February 27, 2013

Parliament on Tuesday began the debate on President John Dramani Mahama’s maiden State of the Nation Address without the characteristic partisan banter and temperate heckling among members, as the majority enjoyed a monotony of the process.

When Emmanuel Kwesi Bandua, MP for Biakoye seconded the motion moved by Dr Ahmed Yakubu Alhassan, Member for Mion thanking the President for last week’s address, the minority who were present in the Chamber stuck to their guns and showed no interest in the goings-on, resulting in a lackluster debate as issues elucidated responses only from the majority side, who praised the “pragmatic” policies espoused in the address.

The Minority have indicated their unwillingness to participate in any process that would lend credence to the legitimacy of the President until the determination of the party’s electoral petition in the Supreme Court, arguing that some of the executive’s decisions may collapse with the President when the court’s decision favours the party.

However the side had said they would avail themselves to deliberations of decisions that would outlive the sitting President.

Dr Alhassan said the content of the President’s message was “holistic, serious, focused and recognized every facet of Ghanaian society to contribute to the noble course of building a better Ghana”, drawing cheers of “yea, yea” from members from his majority side.

He said he was pleased that the President used that platform to urge all Ghanaians to join him use his mandate to create opportunities for all to realize their dreams rather than blame past administrations for the present difficulties facing the nation.

Dr Alhassan asked Ghanaians to take advantage of the opportunity that diversity presented for the purpose of developing the country, urging true democrats to accept the verdict of the people to ensure progress, peace and stability in the nation.

“If seeking leadership is not a prize, victory is a must as you can serve in other capacities”, he said.

Mr Bandua said even though he was happy that the President’s address exacted accountability in the mining sector, immediate steps should be taken to curtail the begging issue of illegal mining.

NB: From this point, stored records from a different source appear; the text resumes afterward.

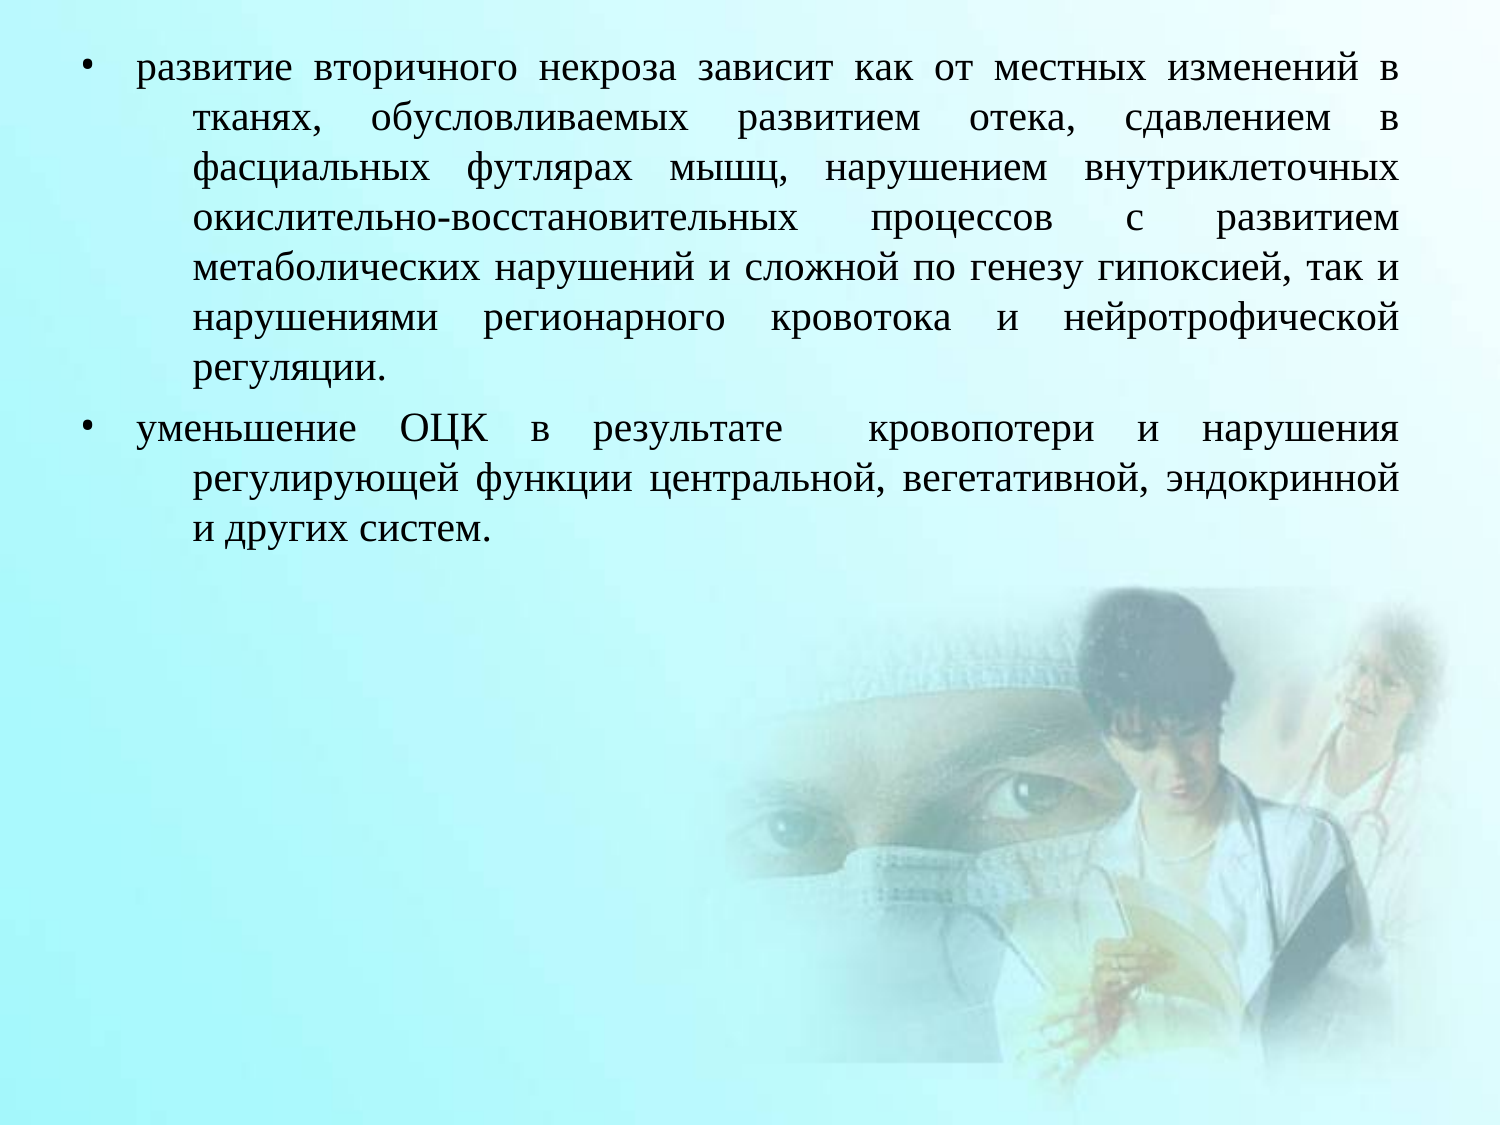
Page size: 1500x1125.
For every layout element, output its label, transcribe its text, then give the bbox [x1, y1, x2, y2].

list развитие вторичного некроза зависит как от местных изменений в тканях, обусловливаемых развитием отека, сдавлением в фасциальных футлярах мышц, нарушением внутриклеточных окислительно-восстановительных процессов с развитием метаболических нарушений и сложной по генезу гипоксией, так и нарушениями регионарного кровотока и нейротрофической регуляции. уменьшение ОЦК в результате кровопотери и нарушения регулирующей функции центральной, вегетативной, эндокринной и других систем. [64, 31, 1415, 681]
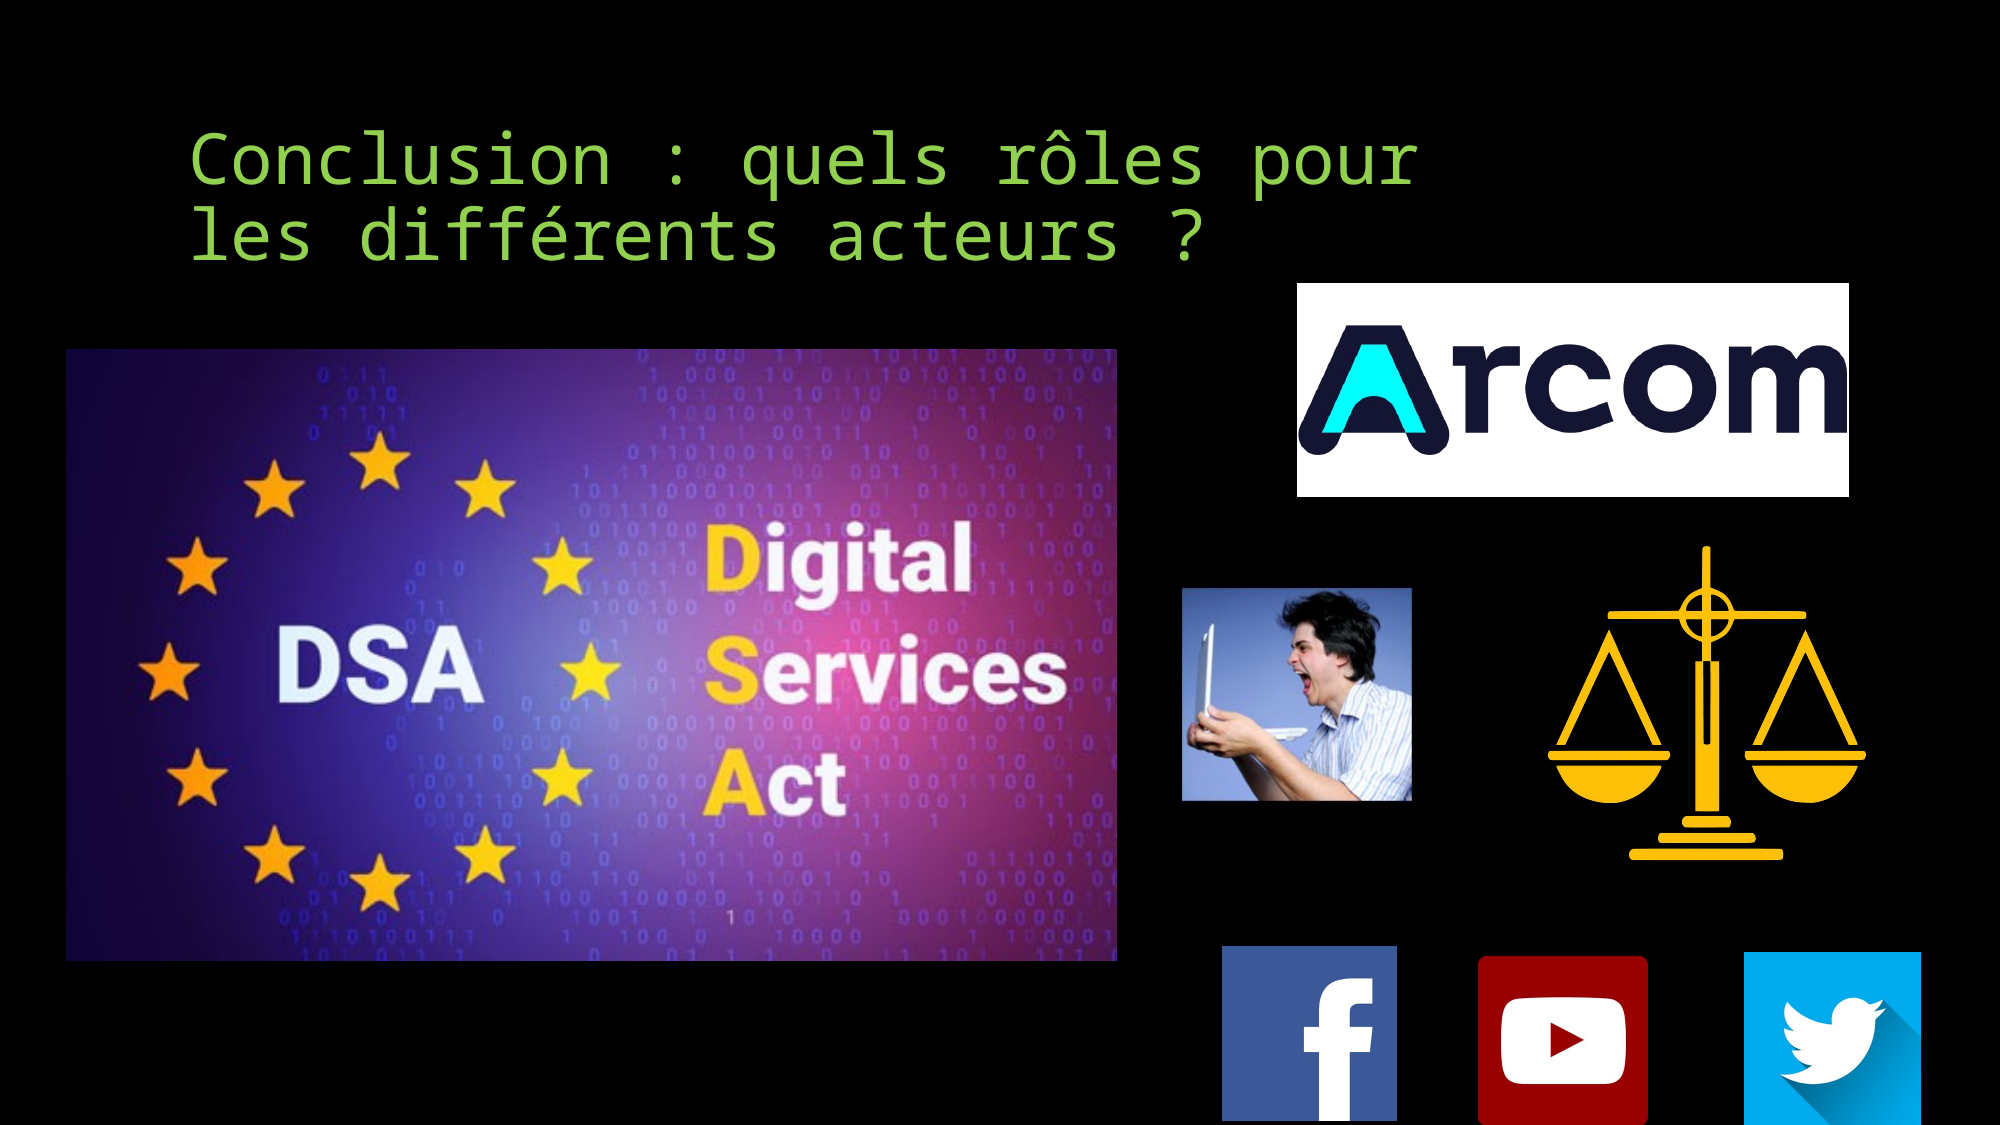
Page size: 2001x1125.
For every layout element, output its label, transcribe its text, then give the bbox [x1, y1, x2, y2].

picture [1782, 998, 1883, 1084]
title Conclusion : quels rôles pour les différents acteurs ? [173, 0, 1605, 284]
picture [1474, 952, 1651, 1125]
picture [1539, 538, 1874, 869]
picture [1222, 946, 1397, 1121]
picture [66, 349, 1117, 961]
picture [1296, 282, 1849, 497]
picture [1181, 587, 1413, 802]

He commended the interventions proposed by the address to enhance the workings of the energy sector, but said the President should constitute a committee to investigate the problems of the Tema Oil Refinery and make recommendations on making that national asset viable.

Edem Asimah, MP for South Dayi, acknowledged the President’s passion for urban renewal, which he said would ensure that problem of decaying inner cities would be solved.

He applauded the policy on affordable housing, saying it would ensure that the security service have decent accommodation and would check the problem of charging exorbitant rents by greedy landlords.

Mr Asimah also commended the proposed Ghana-Togo water supply system, describing the policy as one that would ensure that both countries share the resources of the Volta River in a sustainable manner.

Mr Fritz Baffour, MP for Ablekuma South, said he supported the President’s proposal to make Kindergarten part of basic education and commended him for his resolve to upgrade and build new health facilities across the country.

The MP for Pusigah, Laadi Ayamba commended the replacement of kerosene lamps with solar lanterns to mitigate the effect of the increase in the prize of kerosene and address the problem of power outages.

She said the proposed expansion of the School feeding programme would inure to the benefit of rural communities as this would further increase enrolment in basic schools.

Sanja Nanja, the member for Atebubu/Amantin, also praised the President’s policy on education, which seeks to make education affordable and accessible to all Ghanaians because it was the main pillar for accelerated development and economic growth.

Kwame Agboadza, MP for Adaklu, described the President as a “man of vision to move Ghana forward” because his President’s proffered short and long terms measures in the power sector would ameliorate the situation significantly and ensure that the country would have at its disposal some 5,000 megawatts of electricity by 2016.

The debate would continue tomorrow, February 27, 2013, but the Minority has also declared its intention to hold a press conference tomorrow on the “true state of the nation”.